Combining a microcavity and the moiré lattice, we can establish a new solid-sate platform with controllability over both the photon and the material excitations. In 2019, we successfully integrated a heterobilayer WSe2/MoSe2 with a photonic crystal cavity, and demonstrated an atomically thin semiconductor laser7. (https://devicematerialscommunity.nature.com/posts/56689-lasing-from-atomically-thin-2d-material-heterostructures) Limited by the light-matter interaction strength, the device is operated in the weak coupling region, and no new quantum eigenstates are generated in the system. “Can we reach the strong coupling region?” With this question in mind, we started to explore different types of heterobilayers. A particularly interesting combination is “WS2/MoSe2”8. In an earlier work, we found that, in this bilayer, spatially confined electron hole pairs——“moiré excitons” exhibit large optical dipole and can be tuned by twist angles9.
We integrated the MoSe2-WS2 heterobilayers in a planar Fabry Pérot cavity, and demonstrated strong coupling between moiré-lattice excitons and microcavity photons up to liquid-nitrogen temperature, thereby integrating into one platform with versatile controllability over both matter and light.
Through studies of the nonlinear response of this new type of polaritons, we found the moiré excitons exhibit strong saturation due to exciton blockade, suppressed exciton energy shift, and suppressed excitation-induced dephasing. These characters are consistent with those of fully quantum-confined states. Therefore our findings reveal the quantum-dot like character of each moiré cell and establish in a solid state system collectively coupling of an array of two-level systems with photons.
Importantly, due to the exciton blockade, the moiré polaritons acquire a strong nonlinearity which is tunable by the moiré lattice and scales inversely with the size of the moiré cell instead of the exciton. An abnormally large nonlinearity was also observed at very low polariton densities. Further understanding and control of the strong nonlinearity of moiré polaritons may open a new pathway to polariton blockade and ultralow power nonlinear optical switches. Interplay between moiré lattice potential and photonic potentials may open new opportunities in cavity-control of electronic phases and quantum simulations.
If you are interested in learning more about the scientific detail of this topic, please read our paper in Nature: http://www.nature.com/articles/s41586-021-03228-5
References:
- Deng, H., Haug, H. & Yamamoto, Y. Exciton-polariton Bose-Einstein condensation. Rev. Mod. Phys. 82, 1489–1537 (2010).
- Novoselov, K. S. et al. Electric Field Effect in Atomically Thin Carbon Films. Science 306, 666–669 (2004).
- Das, S., Robinson, J. A., Dubey, M., Terrones, H. & Terrones, M. Beyond Graphene: Progress in Novel Two-Dimensional Materials and van der Waals Solids. Annual Review of Materials Research 45, 1–27 (2015).

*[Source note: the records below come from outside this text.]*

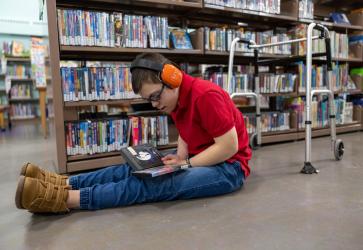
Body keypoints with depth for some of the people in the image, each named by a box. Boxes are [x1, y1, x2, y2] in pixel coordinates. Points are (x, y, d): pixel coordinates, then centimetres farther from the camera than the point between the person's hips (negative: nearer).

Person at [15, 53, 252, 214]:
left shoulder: (205, 96, -25)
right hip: (201, 160, 8)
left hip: (229, 167, -8)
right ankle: (64, 183, -9)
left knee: (159, 184, -27)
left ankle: (65, 198, -31)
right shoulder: (175, 99, 3)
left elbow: (229, 146, -24)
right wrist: (180, 157, -6)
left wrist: (186, 163, -20)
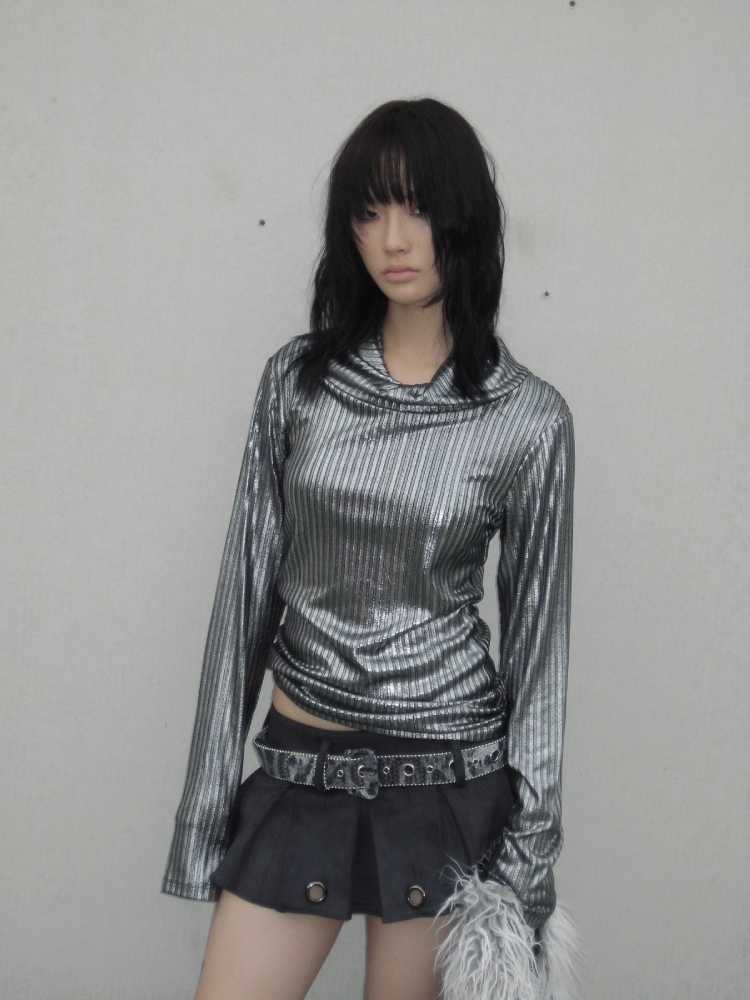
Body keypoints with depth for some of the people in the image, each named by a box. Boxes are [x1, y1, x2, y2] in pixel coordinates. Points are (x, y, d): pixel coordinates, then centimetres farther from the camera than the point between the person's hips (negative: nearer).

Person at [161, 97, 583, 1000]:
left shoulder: (529, 416, -7)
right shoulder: (299, 376, -1)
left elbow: (536, 630, -2)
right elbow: (248, 580, 2)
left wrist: (532, 845, -2)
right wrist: (209, 789, 3)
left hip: (450, 774, -1)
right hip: (299, 765, 2)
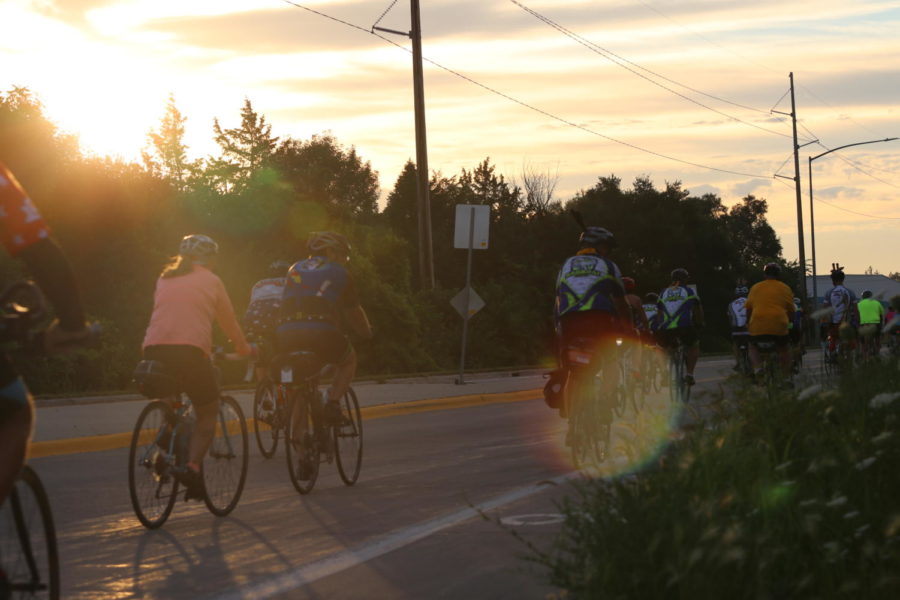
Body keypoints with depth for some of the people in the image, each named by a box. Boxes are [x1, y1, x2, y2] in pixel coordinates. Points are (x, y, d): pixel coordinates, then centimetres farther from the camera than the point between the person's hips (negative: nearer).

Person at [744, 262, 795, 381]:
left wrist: (748, 323, 28)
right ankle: (786, 376, 14)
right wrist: (788, 321, 29)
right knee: (784, 349, 20)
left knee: (753, 347, 22)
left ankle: (757, 368, -4)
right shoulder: (785, 289, 12)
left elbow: (748, 308, 14)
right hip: (779, 326, -1)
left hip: (758, 326, 1)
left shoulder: (755, 288, 14)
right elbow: (791, 310, 11)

- Bistritzer, R. & MacDonald, A. H. Moiré bands in twisted double-layer graphene. Proc Natl Acad Sci USA 108, 12233 (2011).
- Cao, Y. et al. Correlated insulator behaviour at half-filling in magic-angle graphene superlattices. Nature 556, 80–84 (2018).
- Cao, Y. et al. Unconventional superconductivity in magic-angle graphene superlattices. Nature 556, 43–50 (2018).
- Paik, E. Y. et al. Interlayer exciton laser of extended spatial coherence in atomically thin heterostructures. Nature 576, 80–84 (2019).
- Alexeev, E. M. et al. Resonantly hybridized excitons in moiré superlattices in van der Waals heterostructures. Nature 567, 81–86 (2019).
- Zhang, L. et al. Twist-angle dependence of moiré excitons in WS2 /MoSe2 heterobilayers. Nature Communications 11, 5888 (2020).